_AUFGABE_. Schreiben Sie den Dokumentauszug über Blockierung in der Wortbildung vollständig und wortgetreu ab.

───── DOKUMENTAUSZUG

Auch, dass bereits etablierte Homonyme existieren, blockiert eventuell die Bildung mancher Wörter: Als Alfred Biolek in seiner Talkshow am 17.12.1994 die Ministerin Nolte fragte, wie sie ministriere, wurde gelacht: ministrieren 'im katholischen Gottesdienst als Ministrant assistieren' blockiert den Gebrauch von ministrieren 'ein Ministeramt ausführen'.
Das Blockierungsargument ist allerdings fraglich, weil es bekanntlich viele Fälle von Synonymie und Homonymie gibt. Problemlos koexistiert reden neben sprechen und sagen oder Rabenmutter neben Schraubenmutter. Es gibt sogar einige Fälle gleicher Bildungen mit verschiedenen Wortbildungsmitteln, z.B. Schwachheit, Schwäche; Getratsche, Tratscherei; Getränk, Trank, Trunk; erklärbar, erklärlich; verstehbar, verständlich; gräten, entgräten. Vgl. dazu ausführlich Plank (1981: 175ff).
Das Blockierungsargument kann also allenfalls die Tendenz meinen, Wortschatzdubletten und unliebsame Verwechslungen zu vermeiden. Voraussagbar ist Blockierung aber offenbar nicht. Es ist sogar anzunehmen, dass "unter Berücksichtigung der Vorkommensstruktur eines Wortes [...] offensichtlich jedes modellgerechte Wortbildungsprodukt akzeptabel gemacht werden" kann (Fleischer/Barz 1995: 59), d.h. dass im entsprechenden Kontext jedes systemgerechte, wohlgeformte Wortbildungsprodukt passt.

──────────
───── VORLIEGENDE EINTRÄGE

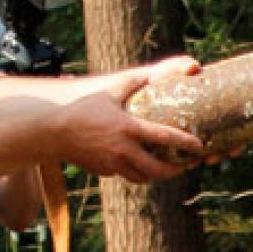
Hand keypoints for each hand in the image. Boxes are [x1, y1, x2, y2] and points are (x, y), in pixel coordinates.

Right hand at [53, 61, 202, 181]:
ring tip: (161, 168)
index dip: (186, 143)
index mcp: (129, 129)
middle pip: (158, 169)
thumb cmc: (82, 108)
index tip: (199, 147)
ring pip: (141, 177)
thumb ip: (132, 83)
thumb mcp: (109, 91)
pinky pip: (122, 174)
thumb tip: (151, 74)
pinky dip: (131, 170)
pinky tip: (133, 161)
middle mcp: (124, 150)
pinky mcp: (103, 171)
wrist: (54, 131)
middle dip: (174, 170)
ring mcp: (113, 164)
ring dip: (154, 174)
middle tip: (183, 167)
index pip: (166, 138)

──────────
───── VORLIEGENDE EINTRÄGE

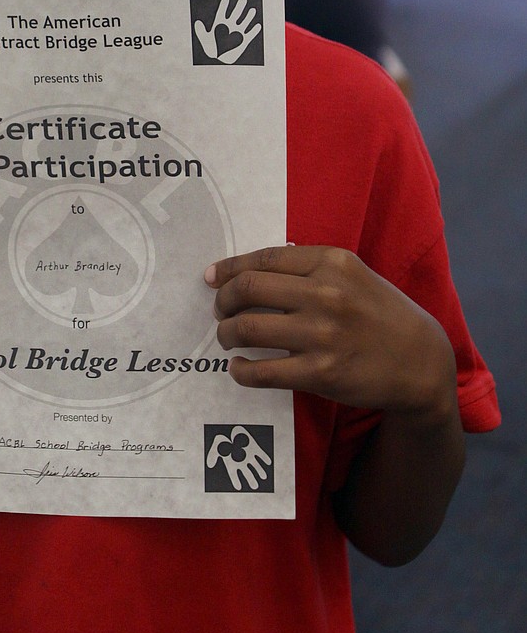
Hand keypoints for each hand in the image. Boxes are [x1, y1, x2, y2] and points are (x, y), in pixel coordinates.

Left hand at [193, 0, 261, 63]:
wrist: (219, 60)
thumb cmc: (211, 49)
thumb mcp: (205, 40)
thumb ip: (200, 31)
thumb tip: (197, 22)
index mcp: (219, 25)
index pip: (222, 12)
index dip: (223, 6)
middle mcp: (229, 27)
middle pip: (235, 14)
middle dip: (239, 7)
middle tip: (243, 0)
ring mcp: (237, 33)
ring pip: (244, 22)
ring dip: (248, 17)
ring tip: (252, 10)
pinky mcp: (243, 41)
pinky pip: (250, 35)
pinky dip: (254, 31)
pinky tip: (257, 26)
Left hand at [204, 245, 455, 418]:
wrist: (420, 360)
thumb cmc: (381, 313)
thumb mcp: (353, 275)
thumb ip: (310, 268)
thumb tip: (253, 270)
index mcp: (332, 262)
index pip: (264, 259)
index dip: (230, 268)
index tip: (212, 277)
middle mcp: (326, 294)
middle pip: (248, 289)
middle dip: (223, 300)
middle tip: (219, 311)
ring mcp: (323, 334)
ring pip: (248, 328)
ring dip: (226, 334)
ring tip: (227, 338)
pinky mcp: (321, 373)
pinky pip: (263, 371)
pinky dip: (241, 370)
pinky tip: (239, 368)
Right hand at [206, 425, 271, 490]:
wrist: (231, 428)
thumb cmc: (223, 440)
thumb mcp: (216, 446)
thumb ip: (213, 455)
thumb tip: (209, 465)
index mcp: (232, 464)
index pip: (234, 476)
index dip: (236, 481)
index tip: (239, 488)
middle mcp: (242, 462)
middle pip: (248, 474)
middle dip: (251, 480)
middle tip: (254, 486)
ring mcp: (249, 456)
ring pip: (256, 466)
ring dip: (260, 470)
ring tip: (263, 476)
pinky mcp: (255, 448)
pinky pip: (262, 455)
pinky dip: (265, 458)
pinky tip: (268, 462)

──────────

_ANTWORT FOLGT_.
Auch, dass bereits etablierte Homonyme existieren, blockiert eventuell die Bildung mancher Wörter: Als Alfred Biolek in seiner Talkshow am 17.12.1994 die Ministerin Nolte fragte, wie sie ministriere, wurde gelacht: ministrieren 'im katholischen Gottesdienst als Ministrant assistieren' blockiert den Gebrauch von ministrieren 'ein Ministeramt ausführen'.
Das Blockierungsargument ist allerdings fraglich, weil es bekanntlich viele Fälle von Synonymie und Homonymie gibt. Problemlos koexistiert reden neben sprechen und sagen oder Rabenmutter neben Schraubenmutter. Es gibt sogar einige Fälle gleicher Bildungen mit verschiedenen Wortbildungsmitteln, z.B. Schwachheit, Schwäche; Getratsche, Tratscherei; Getränk, Trank, Trunk; erklärbar, erklärlich; verstehbar, verständlich; gräten, entgräten. Vgl. dazu ausführlich Plank (1981: 175ff).
Das Blockierungsargument kann also allenfalls die Tendenz meinen, Wortschatzdubletten und unliebsame Verwechslungen zu vermeiden. Voraussagbar ist Blockierung aber offenbar nicht. Es ist sogar anzunehmen, dass "unter Berücksichtigung der Vorkommensstruktur eines Wortes [...] offensichtlich jedes modellgerechte Wortbildungsprodukt akzeptabel gemacht werden" kann (Fleischer/Barz 1995: 59), d.h. dass im entsprechenden Kontext jedes systemgerechte, wohlgeformte Wortbildungsprodukt passt.